Ma anche sotto questo aspetto, nessuno tiene conto del secondo aspetto, che è una conseguenza del primo aspetto. Capito? Ecco un prospetto:
Primo aspetto: qualità della vita (influisce sulla salute, non è "economizzabile" per uno Stato-Nazione, così come viene inteso da un politologo qualsiasi).
Secondo aspetto: salute (influisce sull'economia, ma è un altro principio su cui gli Stati moderni poggiano, in quanto costituzionalmente molti se ne fanno garanti nei confronti della collettività)
Terzo aspetto: Economico (finalmente si possono tirare i conti sul bilancio dello stato)
Quello che voglio dire è che una popolazione soddisfatta della sua vita, che respira aria pulita e si lava in acqua limpida, è un fine per uno Stato. Una popolazione sana è un altro fine per uno Stato. Poi viene l'economia. Ma probabilmente l'economia si gioverebbe di un minor numero di uscite in alcuni campi: ad esempio per contrastare l'insorgere di tumori dovuti a cause ambientali e/o alimentari, ovvero le malattie respiratorie, ovvero le patologie cardio-vascolari e altre cose che, ormai è inutile nascondersi, sono il frutto del nostro stile di vita, ma anche di un ambiente tossico che ci fa da cornice.
Se questi elementi venissero introdotti nel dibattito sul nucleare, anche io andrei a scrivere sul forum di Chicco Testa, ma qui si tratta di riabilitare Chernobyl o di avviare un dibattito serio?
Ultimo appunto, quello da comunista solitario con la spada e la mascherina di Zorro: i soldi ci sono per tutto e tutti, ma sono congelati in delle banche. In delle carceri per banconote, in delle gabbie dove chi è ricco tiene ciò che ha perché non potrebbe mai riuscire a spenderlo, e chi vuole fare affari (giustamente coi soldi degli altri) prende e disfa. La cosa bella è la raccolta capillare che le banche hanno messo a punto su tutto il territorio per non lasciare nemmeno un centesimo di liquidità ai Cristi della strada. Questa splendida politica basata sulla ricchezza di pochi e la povertà di quasi tutti ha un nome: "gocciolamento". Venne adottata da Reagan quando fu presidente degli Stati Uniti d'eccetera (di nuovo nel nuovo continente, così cerco di chiudere il cerchio). é facile da imparare: se chi è ricco diventa più ricco, è probabile che mangiando faccia cadere più briciole, perché ovviamente mangerà di più, i cani sotto il tavolo potranno quindi scodinzolare più veloce, perché la pappetta aumenterà.

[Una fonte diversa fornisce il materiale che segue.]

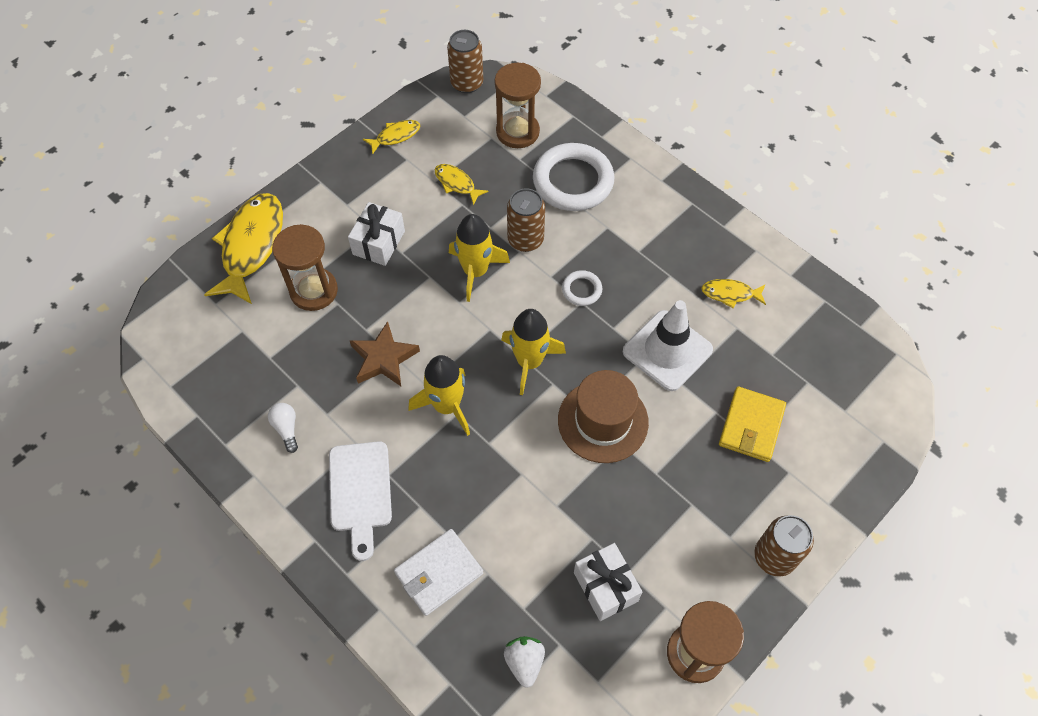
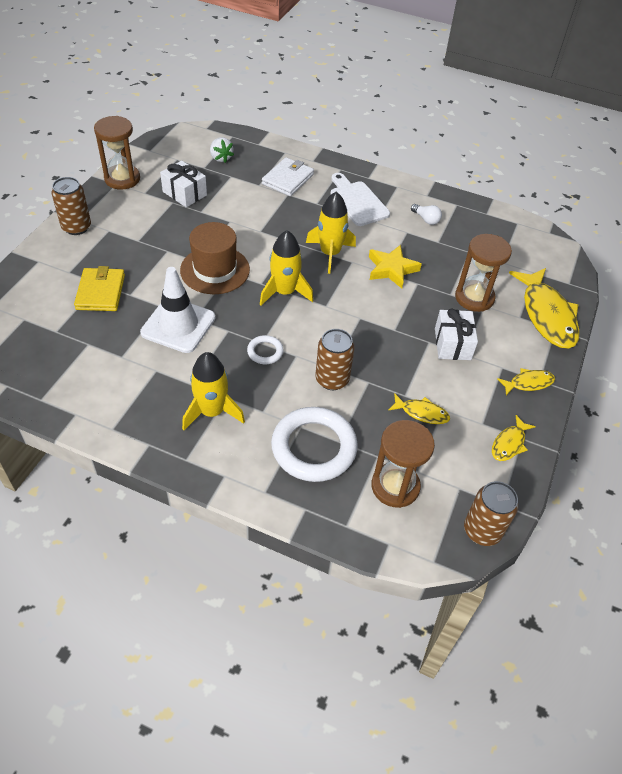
camera: 155 degrees right, 10 degrees down
(384, 358) = (391, 269): brown star -> yellow star
(476, 271) = (360, 343): yellow rocket -> yellow rocket (212, 412)
(730, 294) = (132, 382): yellow fish -> yellow fish (528, 383)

Avrete già capito chi in Italia ragiona ancora così no? Tutti, dal numero uno a noi persone comuni, i Cristi di strada, d'altronde aiuta l'impresa e questa creerà posti di lavoro. Ma le cose sono andate diversamente. In Fiat ad esempio. Ma ci sono casi diversi, casi peggiori. C'è chi prende i soldi e scappa, come Woody, c'è chi prende i soldi ma è incapace, non sa fare il capitalista, non può sgocciolare. E quando se ne accorge cerca di prendere tutto quello che può, perché esistono grasse buonuscite per i "falliti d'elite", liquidazioni d'oro (come farà Geronzi a spendere la sua liquidazione in quei quattro o sei anni di vita che lo separano dalla morte biologica?), insomma, i Re Mida del capitale, senza capitale.
Sinceramente vostro Cosimino.
Post Scriptum: non rileggo, come d'abitudine, scusate per eventuali errori o discordanze.